Qu’est-ce qu’un « regard » sinon le lieu même de l’interaction entre l’autre et soi-même, l’espace propice à la rencontre, aux émotions et aux échanges ? Si Apollinaire, devenu monument de l’histoire littéraire, est bien au cœur de cette belle exposition du Musée de l’Orangerie, ce n’est pas tant comme objet muséal que comme subjectivité agissante (« regard ») à partir de laquelle le visiteur est invité à réenvisager l’histoire des avant-gardes du premier XXe siècle.

 

La constellation Apollinaire

Comme Laurence des Cars, commissaire générale, l’affirme, ce n’est là « ni une exposition littéraire, ni une exposition biographique ». Il ne s’agit pas non plus, quoiqu’elle se concentre sur les années où Apollinaire fut critique d’art (de 1902 à sa mort en 1918), d’une redite de l’exposition de 1993 au Pavillon des arts à Paris (Apollinaire critique d’art, 2 février au 9 mai 1993). L’objectif affiché est de faire pénétrer le visiteur dans « l’univers mental et esthétique » d’Apollinaire : il s’agit au fond de lui faire redécouvrir au travers des yeux du poète, de son point de vue, de manière immersive et vivante, non seulement la richesse artistique du premier vingtième siècle, mais l’extraordinaire fécondité du dialogue entre les arts. Si Apollinaire, au seuil de l’exposition (cf. la photographie du portique d’entrée), apparaît comme le centre d’une constellation artistique (rappel du soleil auquel son nom fait signe), c’est moins dans un but hagiographique que pour figurer son rôle de rassembleur, de liant entre divers artistes et courants artistiques que l’histoire de l’art traditionnelle a coutume de séparer.

 

Environnements de la pratique littéraire

La première salle plonge d’emblée le visiteur dans l’éclectisme artistique : se trouvent rassemblés un fétiche africain, l’Arlequin (ou Tête de fou) de Picasso, une toile de Jean Metzinger (L’oiseau bleu), une autre de Juan Gris (Homme dans un café), tandis que sur le mur, projeté, s’affiche le calligramme « Il pleut ». Et comme pour mieux activer la machine à remonter le temps, la voix d’Apollinaire, sortie du passé par la magie de l’enregistrement sonore, fait résonner dans l’espace Le Pont Mirabeau. Nul livre d’abord, mais l’exposition d’une activité poétique en dialogue avec les arts visuels et d’emblée placée sous le signe de l’amitié et de ses réseaux : le visiteur attentif remarque en effet sur le tableau de Juan Gris les lettres « PIC » et « AP » qui renvoient aux deux célèbres amis, Picasso et Apollinaire.

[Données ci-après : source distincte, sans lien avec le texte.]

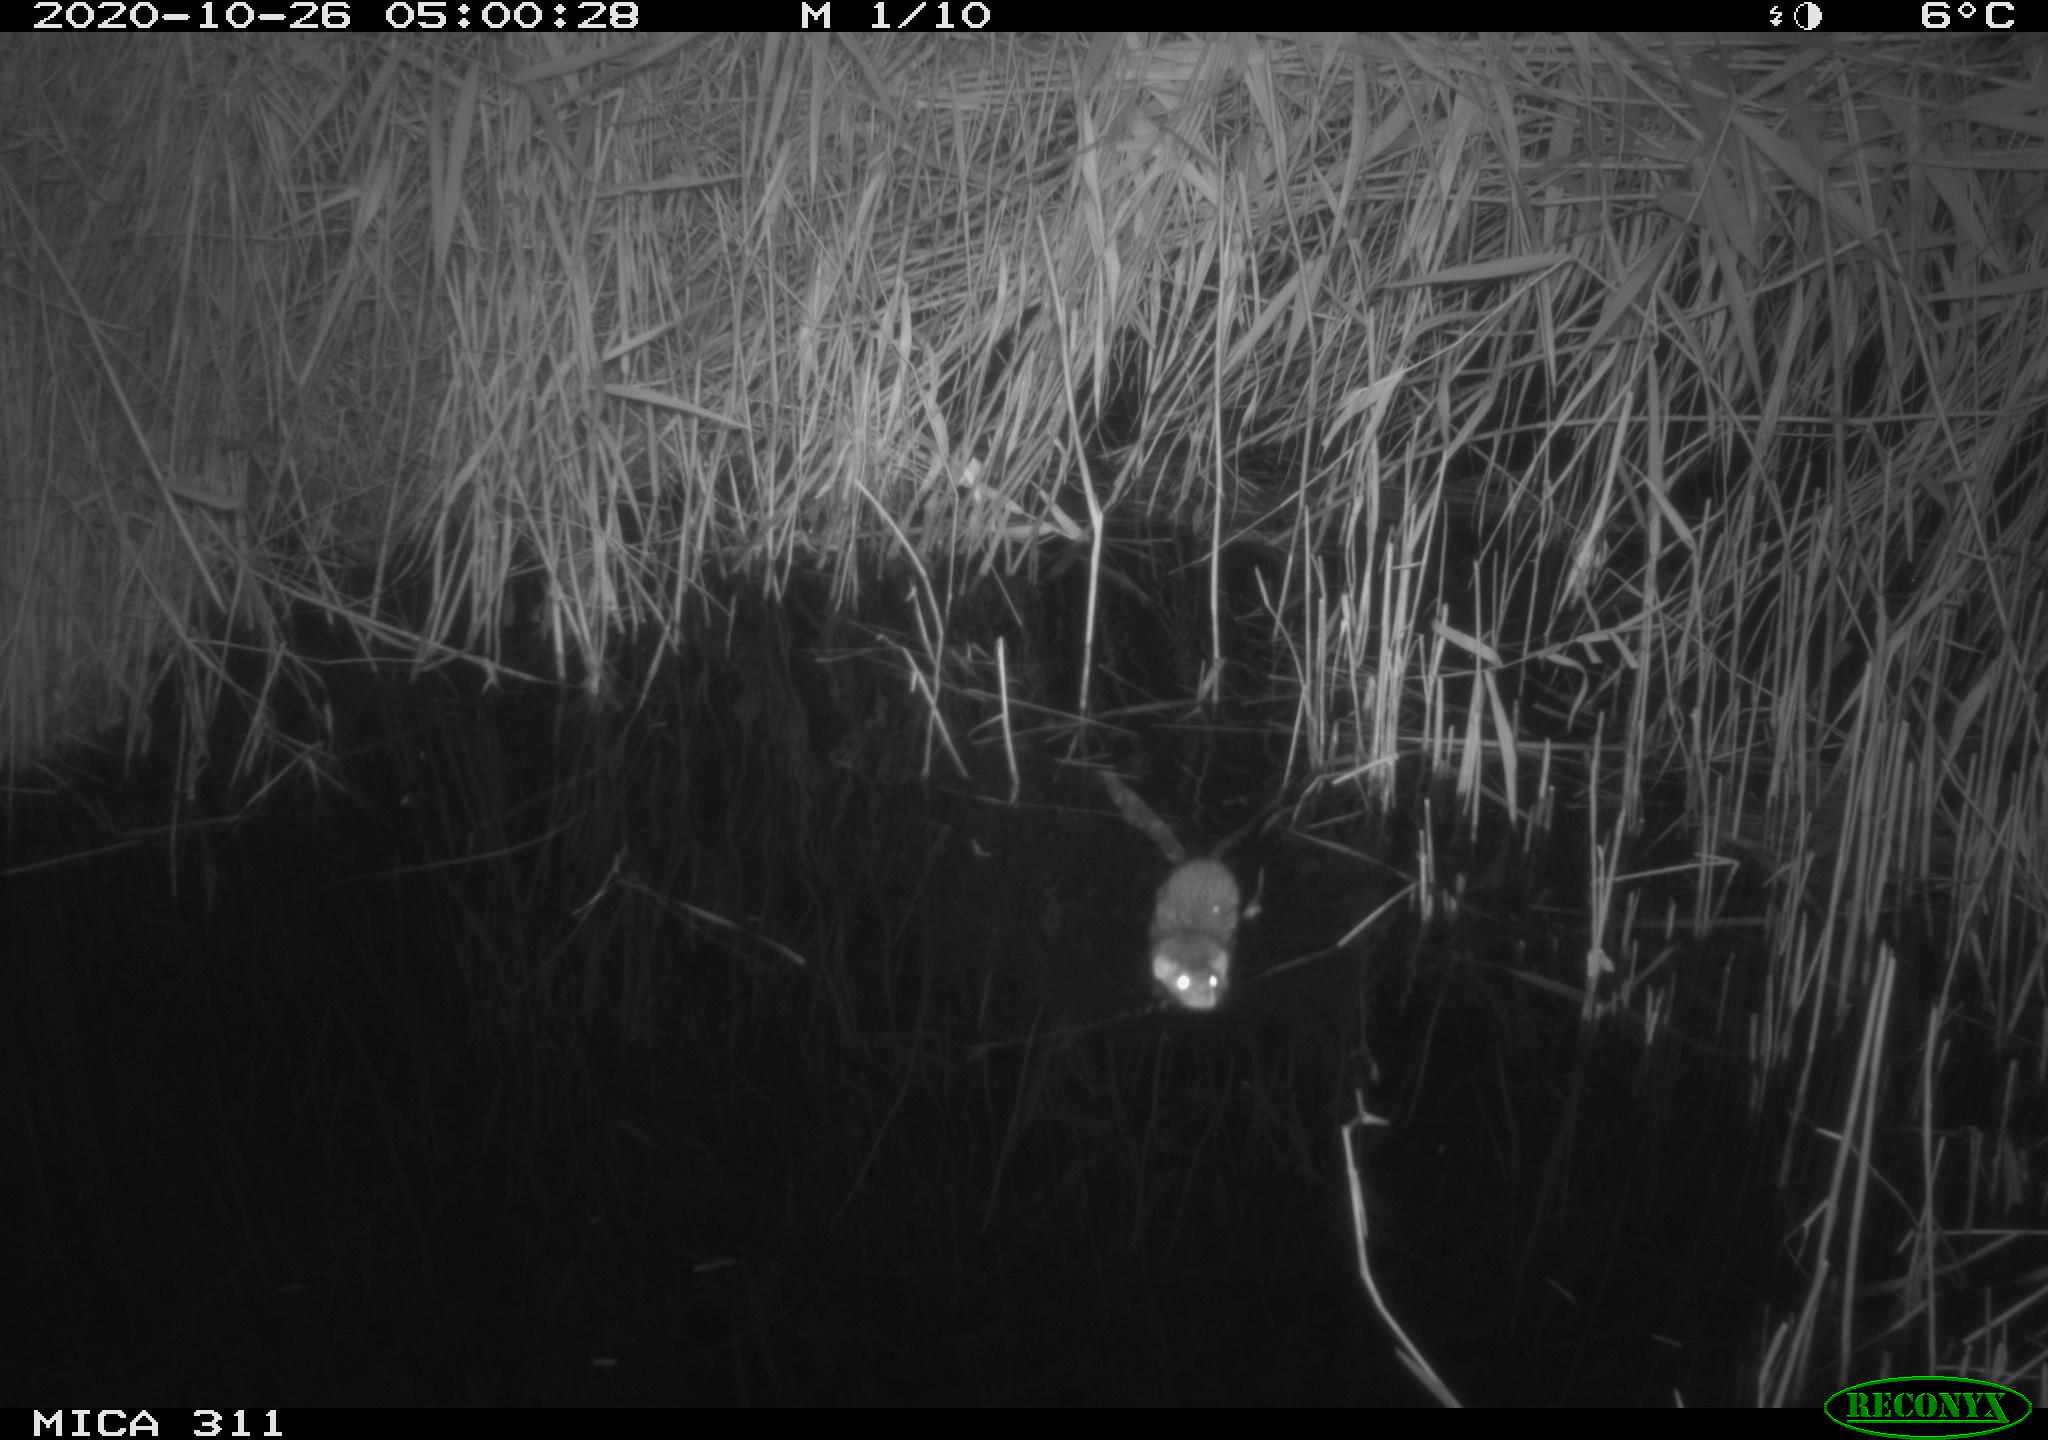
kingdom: Animalia
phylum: Chordata
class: Mammalia
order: Rodentia
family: Muridae
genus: Rattus
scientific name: Rattus norvegicus
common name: Brown rat
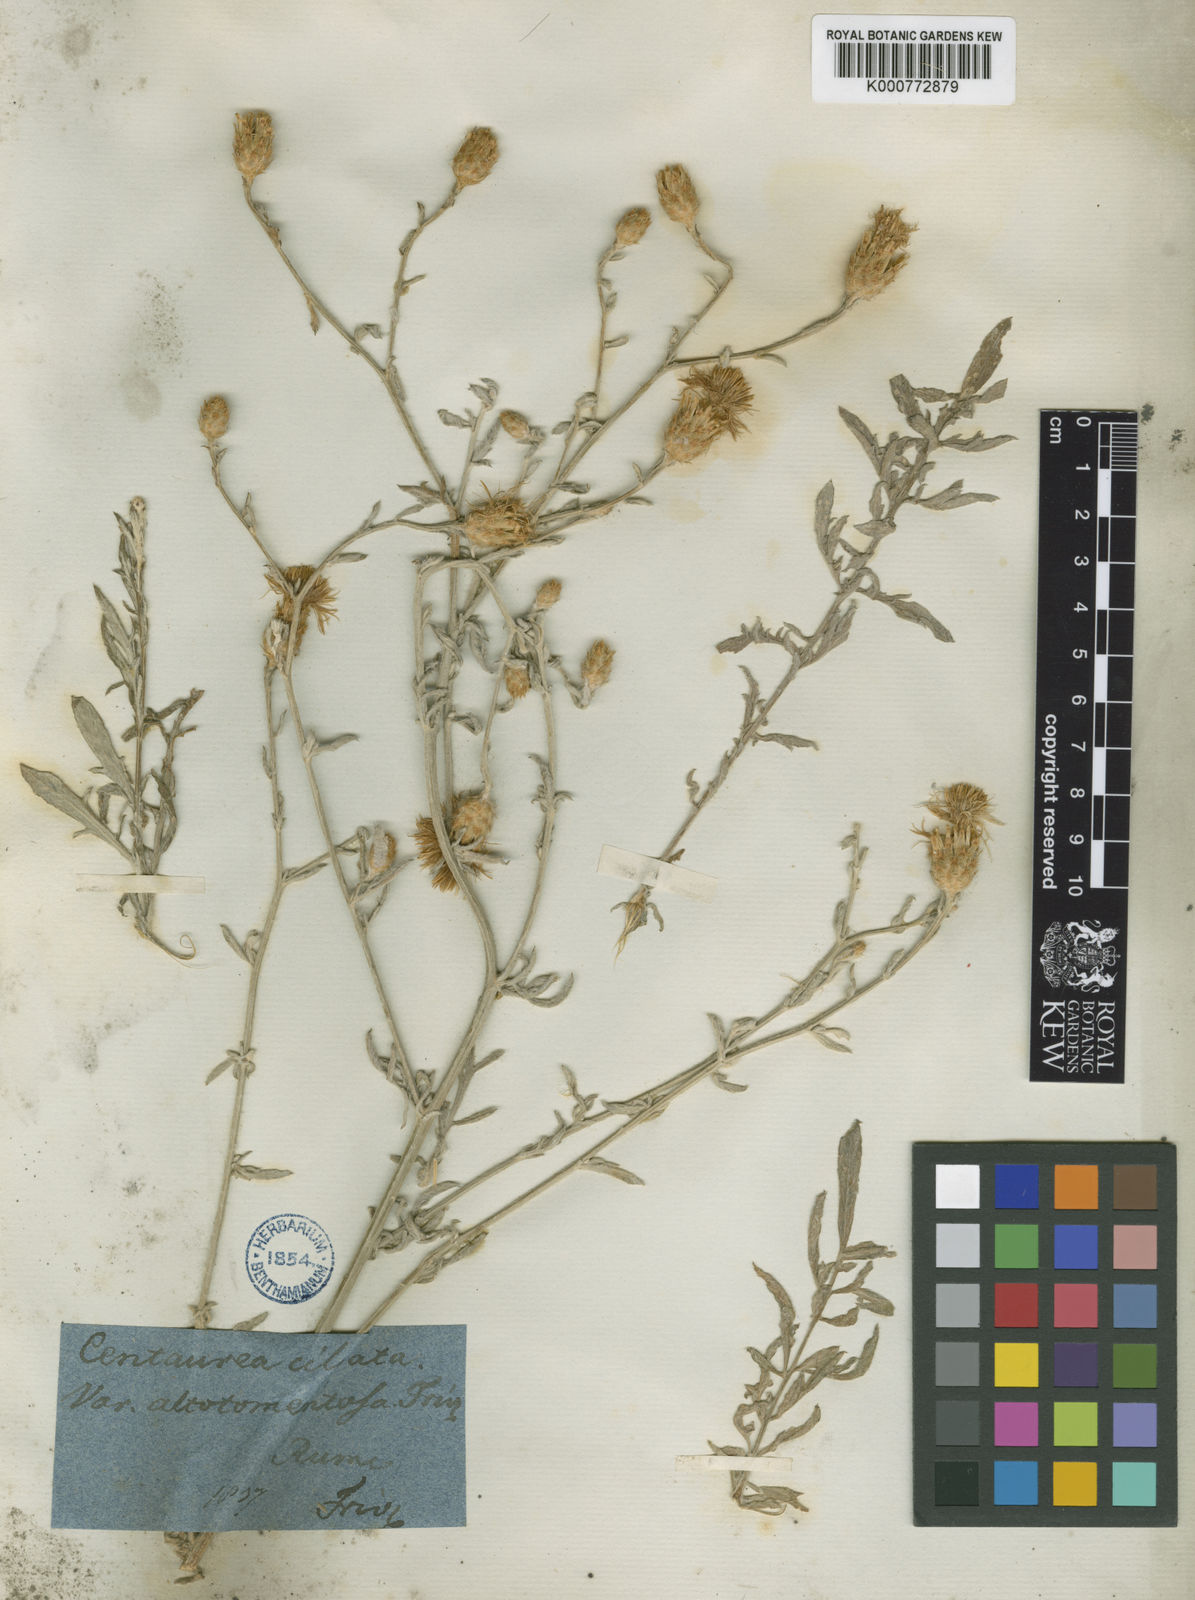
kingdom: Plantae
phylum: Tracheophyta
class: Magnoliopsida
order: Asterales
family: Asteraceae
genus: Centaurea
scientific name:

La deuxième salle fait une large place aux portraits d’Apollinaire (photographies, peintures, dessins) par des artistes aussi différents que Picasso, Chirico, Matisse, Duchamp, Delaunay, Rousseau, Laurencin, tandis que sur le mur est donnée à lire une brève chronologie de la vie du poète : façon de signifier à la fois que cet « homme-époque », selon la formule d’Alberto Savinio reprise comme titre pour la salle, fut autant regardeur que regardé, et que l’on ne saurait comprendre l’histoire de l’art sans tenir compte des interactions affectives entre artistes. Le tableau bien connu de Marie Laurencin, Apollinaire et ses amis, que le poète avait accroché au-dessus de son lit, prend donc ici une place toute symbolique.

À partir de cette salle, les écrits d’Apollinaire s’exposent à leur tour : placés sur des tables autour desquelles le visiteur déambule, sous vitrine, ouverts et comme en suspension, ils témoignent des circulations à l’œuvre entre les peintres et le poète. Manière aussi de replacer littéralement l’activité littéraire et ses productions dans leur environnement artistique.

 

D’un intérieur à l’autre : une histoire de goûts

La salle suivante fait entrer le visiteur plus avant dans l’intimité du poète en donnant une idée de ce qu’Apollinaire avait rassemblé chez lui, boulevard Saint-Germain, de manière éclectique et sans nul égard pour la hiérarchie ordinaire des arts : une vitrine met ainsi l’accent sur son goût pour les arts populaires (théâtre de marionnettes, poupées de foire, cirque, cinéma, affiches publicitaires), une autre rappelle son intérêt pour l’art médiéval, mettant par exemple en regard une clef de voûte conservée aujourd’hui au Musée de Cluny avec des pages de L’Enchanteur pourrissant, réalisé avec Derain, ou du Bestiaire, illustré des gravures de Dufy. Des photographies (René-Jacques) et des vues filmées de son appartement (Jean-Marie Drot) finissent de révéler au visiteur l’extraordinaire profusion d’objets et d’œuvres dont s’était entouré le poète et qui fait en soi figure, comme plus tard le « mur » d’André Breton , de véritable manifeste esthétique.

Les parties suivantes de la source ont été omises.